Using short laser pulses, Hauer and his collaborators watched how energy behaved in the harvester. From past experiments, two competing theories emerged to explain how plants manipulated solar energy. One held that energy was contained in vibrations within molecules. The other said quantum effects were at work, with energy held in excited electrons shared between molecules.
The experiment showed that the laser pulse created an energy oscillation in the harvester that lingered for longer than either model would predict. “What we saw was the oscillation is electronic, but it needed a vibration to be so long-lived,” Hauer said. “The truth was somewhere in the middle.”
Teasing out how plants use light could lead to improvements in renewable energy, like designing solar materials that optimize both electronic and vibrational energy transfer. “If we understand that better, we can take these design principles and apply them to a new generation of solar cells,” Hauer said.

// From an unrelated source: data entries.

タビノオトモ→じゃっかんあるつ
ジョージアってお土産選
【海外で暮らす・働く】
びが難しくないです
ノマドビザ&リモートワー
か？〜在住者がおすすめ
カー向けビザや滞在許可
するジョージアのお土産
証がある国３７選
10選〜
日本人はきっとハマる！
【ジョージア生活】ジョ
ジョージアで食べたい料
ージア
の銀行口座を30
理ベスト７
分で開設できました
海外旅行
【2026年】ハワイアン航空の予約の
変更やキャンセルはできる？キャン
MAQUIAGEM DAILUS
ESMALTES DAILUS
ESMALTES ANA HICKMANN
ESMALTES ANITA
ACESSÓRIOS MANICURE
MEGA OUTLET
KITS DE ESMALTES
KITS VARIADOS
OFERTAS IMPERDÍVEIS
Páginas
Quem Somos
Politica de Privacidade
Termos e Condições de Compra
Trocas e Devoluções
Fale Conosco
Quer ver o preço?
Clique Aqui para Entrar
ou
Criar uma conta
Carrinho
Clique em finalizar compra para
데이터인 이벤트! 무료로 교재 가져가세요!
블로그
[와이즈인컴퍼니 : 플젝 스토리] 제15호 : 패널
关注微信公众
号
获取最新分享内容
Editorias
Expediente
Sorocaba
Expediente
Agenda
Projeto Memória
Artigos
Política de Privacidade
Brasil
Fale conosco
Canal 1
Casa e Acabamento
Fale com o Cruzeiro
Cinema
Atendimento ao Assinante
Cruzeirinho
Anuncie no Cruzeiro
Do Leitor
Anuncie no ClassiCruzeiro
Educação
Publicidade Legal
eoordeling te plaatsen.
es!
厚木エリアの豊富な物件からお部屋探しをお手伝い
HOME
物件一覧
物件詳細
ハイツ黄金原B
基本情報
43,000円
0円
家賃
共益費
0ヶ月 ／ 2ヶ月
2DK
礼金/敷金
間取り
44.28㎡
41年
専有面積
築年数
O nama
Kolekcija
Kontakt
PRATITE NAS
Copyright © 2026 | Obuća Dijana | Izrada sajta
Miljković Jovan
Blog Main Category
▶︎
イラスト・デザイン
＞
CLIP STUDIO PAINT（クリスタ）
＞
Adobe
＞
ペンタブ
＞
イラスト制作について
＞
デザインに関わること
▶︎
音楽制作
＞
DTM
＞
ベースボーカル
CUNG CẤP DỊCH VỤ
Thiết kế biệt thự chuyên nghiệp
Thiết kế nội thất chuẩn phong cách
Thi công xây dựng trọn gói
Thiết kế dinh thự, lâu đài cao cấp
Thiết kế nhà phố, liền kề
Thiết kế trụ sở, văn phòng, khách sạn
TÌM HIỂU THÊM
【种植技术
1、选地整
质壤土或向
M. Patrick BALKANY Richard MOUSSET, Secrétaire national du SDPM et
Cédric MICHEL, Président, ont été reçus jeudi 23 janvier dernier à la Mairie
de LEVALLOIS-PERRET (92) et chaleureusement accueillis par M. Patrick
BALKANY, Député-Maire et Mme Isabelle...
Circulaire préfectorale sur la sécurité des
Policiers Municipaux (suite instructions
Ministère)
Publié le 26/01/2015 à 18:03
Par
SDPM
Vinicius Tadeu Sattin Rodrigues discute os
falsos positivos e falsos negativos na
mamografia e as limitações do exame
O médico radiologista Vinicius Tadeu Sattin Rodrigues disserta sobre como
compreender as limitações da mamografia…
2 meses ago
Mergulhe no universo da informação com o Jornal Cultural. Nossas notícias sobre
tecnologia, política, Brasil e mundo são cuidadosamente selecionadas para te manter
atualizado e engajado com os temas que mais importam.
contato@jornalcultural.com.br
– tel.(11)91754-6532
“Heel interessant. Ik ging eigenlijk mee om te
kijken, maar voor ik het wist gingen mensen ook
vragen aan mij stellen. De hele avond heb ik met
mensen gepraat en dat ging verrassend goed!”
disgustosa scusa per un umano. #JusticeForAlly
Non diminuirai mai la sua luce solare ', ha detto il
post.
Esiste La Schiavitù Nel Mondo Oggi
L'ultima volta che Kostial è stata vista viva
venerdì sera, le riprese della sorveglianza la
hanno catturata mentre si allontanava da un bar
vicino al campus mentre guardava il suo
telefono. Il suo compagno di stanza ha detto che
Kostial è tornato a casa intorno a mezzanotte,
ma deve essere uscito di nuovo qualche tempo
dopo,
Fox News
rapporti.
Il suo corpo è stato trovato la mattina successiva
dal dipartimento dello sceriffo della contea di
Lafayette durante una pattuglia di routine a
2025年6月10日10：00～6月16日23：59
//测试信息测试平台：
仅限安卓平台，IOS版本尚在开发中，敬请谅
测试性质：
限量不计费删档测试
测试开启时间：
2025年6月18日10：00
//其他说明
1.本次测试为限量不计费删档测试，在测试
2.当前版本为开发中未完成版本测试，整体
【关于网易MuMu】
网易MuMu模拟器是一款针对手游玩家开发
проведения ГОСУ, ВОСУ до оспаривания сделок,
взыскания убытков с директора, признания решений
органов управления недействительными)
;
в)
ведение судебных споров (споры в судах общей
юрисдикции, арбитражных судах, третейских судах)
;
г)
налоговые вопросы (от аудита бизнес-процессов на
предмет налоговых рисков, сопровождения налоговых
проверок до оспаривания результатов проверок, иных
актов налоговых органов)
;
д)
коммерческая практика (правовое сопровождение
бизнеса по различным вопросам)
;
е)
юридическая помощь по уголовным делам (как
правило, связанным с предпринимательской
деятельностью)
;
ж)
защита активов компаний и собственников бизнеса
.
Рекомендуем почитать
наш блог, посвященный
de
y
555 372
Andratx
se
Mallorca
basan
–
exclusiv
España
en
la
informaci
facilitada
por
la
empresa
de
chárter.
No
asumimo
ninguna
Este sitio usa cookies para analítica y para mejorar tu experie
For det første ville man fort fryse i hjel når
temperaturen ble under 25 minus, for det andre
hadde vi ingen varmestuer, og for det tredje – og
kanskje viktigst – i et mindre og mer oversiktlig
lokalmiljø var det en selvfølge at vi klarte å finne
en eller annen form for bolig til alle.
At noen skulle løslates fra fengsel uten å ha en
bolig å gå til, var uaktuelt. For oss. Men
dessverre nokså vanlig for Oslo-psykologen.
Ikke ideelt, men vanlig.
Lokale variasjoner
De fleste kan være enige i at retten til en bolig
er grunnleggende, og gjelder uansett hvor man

Lighting the way to new solar panels
The device in this case is a resonator, a structure made from materials that concentrate and amplify light, exploiting its wavelike properties. The resonator, when embedded in a material with a refractive index approaching zero (a vacuum has a refractive index of 1), produced a light cross-section orders of magnitude bigger than its actual size.
These properties are useful in a variety of applications, explained Ming Zhou, lead author of the report and a doctoral student in electrical and computer engineering at the University of Wisconsin, Madison. Because of its amplification, the resonator can improve the performance of cameras looking for tiny wisps of light, such as those used in microscopes.
Its energy scattering abilities could make the resonator a good passive cooling system, like an extremely efficient heat sink. It could also offer more efficient illumination in lighting applications.
The resonator could also improve solar panels that rely on concentrators. “The solar cell industry uses lenses, so the concentration ratio is very limited,” Zhou said. “For solar cells, you want to concentrate light in a small area to produce current.” The resonator’s light amplification drastically outperforms lenses in this task.
Both Zhou and Hauer cautioned that their work is far upstream and it will likely be years before their findings translate into better light bulbs and solar panels. However, such findings may light a path toward far superior clean technology.